Outside of COVID-19, the chain cited three main reasons for the Chapter 11 filing.
California Pizza Kitchen, which has 163 corporate locations and 16 franchises in the U.S., announced Thursday that it filed for Chapter 11 bankruptcy.
Before filing, the brand entered into a restructuring agreement with senior lenders that will reduce debt by $230 million (from $403 million to $174 million) and provide $46.8 million in financing to continue operations, pay vendors and employees, and provide for ongoing commitments to stakeholders. California Pizza Kitchen aims to exit the bankruptcy process in under three months.
“Today’s announcement is a step towards a stronger future for California Pizza Kitchen,” CEO Jim Hyatt said in a statement. “The unprecedented impact of COVID-19 on our operations certainly created additional challenges, but this agreement from our lenders demonstrates their commitment to CPK’s viability as an ongoing business. Throughout this process we will continue to deliver the same innovative, California-inspired cuisine that we have been serving for over 35 years.”
Because dine-in represented 78 percent of sales, the closure of dining rooms greatly impacted operations. By the final week of March, weekly net sales were $2.5 million, compared to $11.3 million in the year-ago period—a 77 percent drop. The company closed 46 restaurants that weren’t suitable for off-premises.
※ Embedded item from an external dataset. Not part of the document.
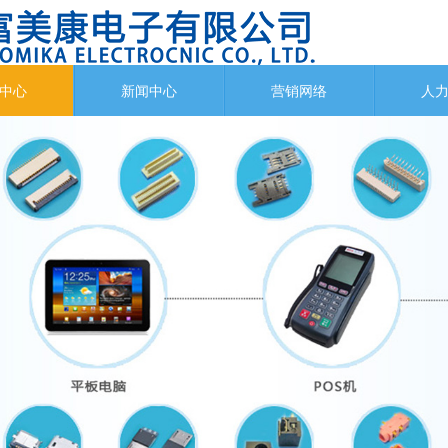
中心
新闻中心
营销网络
人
In its pivot to off-premises only, the brand leveraged web-based delivery and relationships with Uber Eats, Grubhub, Postmates, and DoorDash. It also created CPK Market, a way for customers to purchase traditional menu items and grocery items.
Since then, net sales have recovered somewhat, but were still down more than 40 percent in the last week of June.
Outside of COVID pressures, the brand cited three main reasons for the bankruptcy—the emergence and growth of fast-casual dining, decrease in foot traffic around malls, and the rise in third-party delivery services.
In recent years, the company responded by increasing efficiency in its locations, streamlining menus, and reducing excess costs. For example, the brand focused on a more value and speed-focused lunch menu to compete with fast casuals and worked to meet market trends by leveraging Cali-health offerings.
Despite the initiatives, the brand faced liquidity issues in 2018 and 2019. To reevaluate its operating strategy and brand identity, California Pizza Kitchen hired a new management team that implemented a multi-year strategy aimed at improving the brand’s financial position.
In the fall of 2019, the company retained Guggenheim Securities and Kirkland to explore M&A and possible restructuring transactions. The restaurant then initiated a marketing process to sell the company. It drew serious interest, but the COVID pandemic paused the efforts.
In the first two months of the year, the brand generated positive net cash flow before financing activities. But from the last week of March through June, net cash flow before financing was –$18.9 million.
“The company’s projections demonstrated that to weather this environment the company needed imminent access to liquidity as well as marked adjustments to its operations,” the filing stated.
Soon after the pandemic began, California Pizza Kitchen received a $30 million bridge loan to continue operations, but it was only a temporary solution. The restaurant has exhausted the loan and only has $13.5 million of cash on hand. There’s also roughly four months of unpaid rent obligations at most locations.
The restructuring agreement, which includes the continuation of the sale process, is meant to position California Pizza Kitchen for long-term success, save thousands of jobs, and ensure landlords and vendors have a viable partner going forward, according to court documents.
“After an extensive review process, the restructuring support agreement and Plan present the only viable path forward that results in CPK’s business continuing as a going concern,” the filing states. “For these reasons and the other reasons described in this declaration I believe that the restructuring support agreement and Plan represent the value-maximizing path forward.”
Across the country, full-service restaurants have been rocked by the pandemic. According to The NPD Group. Visits to full-service concepts were down 47 percent in April, May, and June.
California Pizza Kitchen joins what will continue to be a growing list of restaurants who’ve declared bankruptcy amid the pandemic. Some notable brands include FoodFirst Global Restaurants, Sustainable Restaurant Group, Chuck E. Cheese, and Garden Fresh Restaurants.